Die aus einer portugiesischen Ferienanlage entführte Madeleine ist wahrscheinlich das Opfer einer Bande geworden, die Kinder missbraucht. Das teilte Bundesjustizministerin Brigitte Zypries beim G-8-Innen- und Justizministertreffen in München mit. Nach den Ermittlungen müsse davon ausgegangen werden, dass es sich bei den Entführern der vierjährige Engländerin "um eine Bande handelt, die Kinder weitergibt zum Missbrauch", sagte Zypries.
Das Mädchen war am 2. Mai aus einer Ferienanlage an der Algarve verschwunden. Die Polizei verdächtigt einen 33-jährigen Briten, hat ihn nach seiner Vernehmung aber nicht verhaftet.
G8 wollen Kinder-Missbrauch bekämpfen
Die sieben führenden Industriestaaten und Russland (G8) wollen den sexuellen Missbrauch von Kindern und die Kinderpornografie massiv bekämpfen. Dafür soll die Zusammenarbeit der Behörden innerhalb und außerhalb der G8 verbessert werden. Auch die Tourismusbranche solle stärker einbezogen werden, betonte Zypries (SPD).
Bis Freitag wollen sich die Minister noch mit der Bedrohung durch den internationalen Terrorismus, mit der Integration von Zuwanderern und der Steuerung der Migration sowie mit dem Schutz des geistigen Eigentums befassen.
"Wir verurteilen kategorisch diejenigen, die Kinder durch die Herstellung von Darstellungen ihres sexuellen Missbrauchs und das Verteilen oder Sammeln derartiger Darstellungen sexuell ausbeuten", heißt es in einer von den Ministern verabschiedeten Erklärung. Die Verfolgung der Straftäter müsse energisch betrieben werden. Der Handel mit Kinderpornografie sei "ein globales Problem, das erschreckend schnell um sich greift".

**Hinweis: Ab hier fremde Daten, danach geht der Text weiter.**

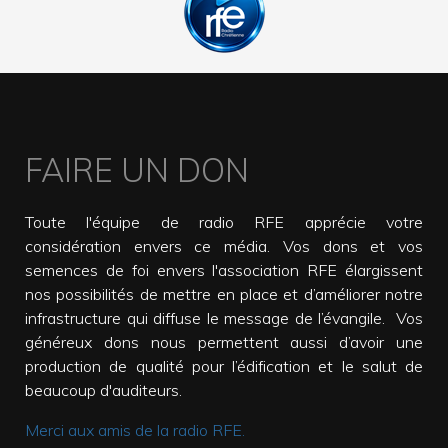
FAIRE UN DON
Toute l'équipe de radio RFE apprécie votre
considération envers ce média. Vos dons et vos
semences de foi envers l'association RFE élargissent
nos possibilités de mettre en place et d’améliorer notre
infrastructure qui diffuse le message de l’évangile. Vos
généreux dons nous permettent aussi d’avoir une
production de qualité pour l’édification et le salut de
beaucoup d'auditeurs.
Merci aux amis de la radio RFE.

Zusammenarbeit mit Tourismusbranche
Zypries strebt eine stärkere Zusammenarbeit mit der Tourismusbranche an. Wenn ein Deutscher in Thailand ein Kind missbrauche, müsse er wissen, dass ihm in Deutschland Anklage und Gefängnis drohten, so Zypries. Die Erfahrung zeige, dass Täter oft dorthin reisen, wo der Verfolgungsdruck am geringsten ist, erklärten die Minister. Deshalb müsse auch der im Ausland begangene Missbrauch konsequent bestraft werden. Rechtlich sei dies in allen G8-Staaten möglich. Wichtig sei, dass am Tatort umfassend, zeitnah und professionell Beweise gesichert würden, um die Strafverfolgung im Heimatland sicherzustellen. Um den Kampf gegen Kinderpornografie noch effektiver zu gestalten, sieht Zypries innerhalb der G8 noch Umsetzungsbedarf. In Deutschland müsse das Schutzalter von 16 auf 18 Jahre hochgesetzt werden.
Besondere Bedeutung maßen die Minister in diesem Zusammenhang dem Internet bei. Der Einsatz von Computern stelle bei diesen Straftaten "nunmehr die Norm dar". Bei Interpol, dessen Generalsekretär Ronald Noble Gast in München war, soll eine Datenbank mit einschlägigen Bildern helfen, Verbrechen aufzuklären. Bundesinnenminister Wolfgang Schäuble (CDU) wies darauf hin, dass zehn Prozent jener, die im Internet kinderpornografische Bilder betrachteten, auch Kinder missbrauchen: "Die Nutzer sind auch Täter."
Auch bei dem zweiten wichtigen Thema der Konferenz, der Bekämpfung des Terrorismus, richten die Minister ein besonderes Augenmerk auf das Internet. Schäuble betonte auch hier die Bedeutung der internationalen Zusammenarbeit und eines verbesserten Austausches von relevanten Informationen, weil das Internet für terroristische Zwecke missbraucht werde.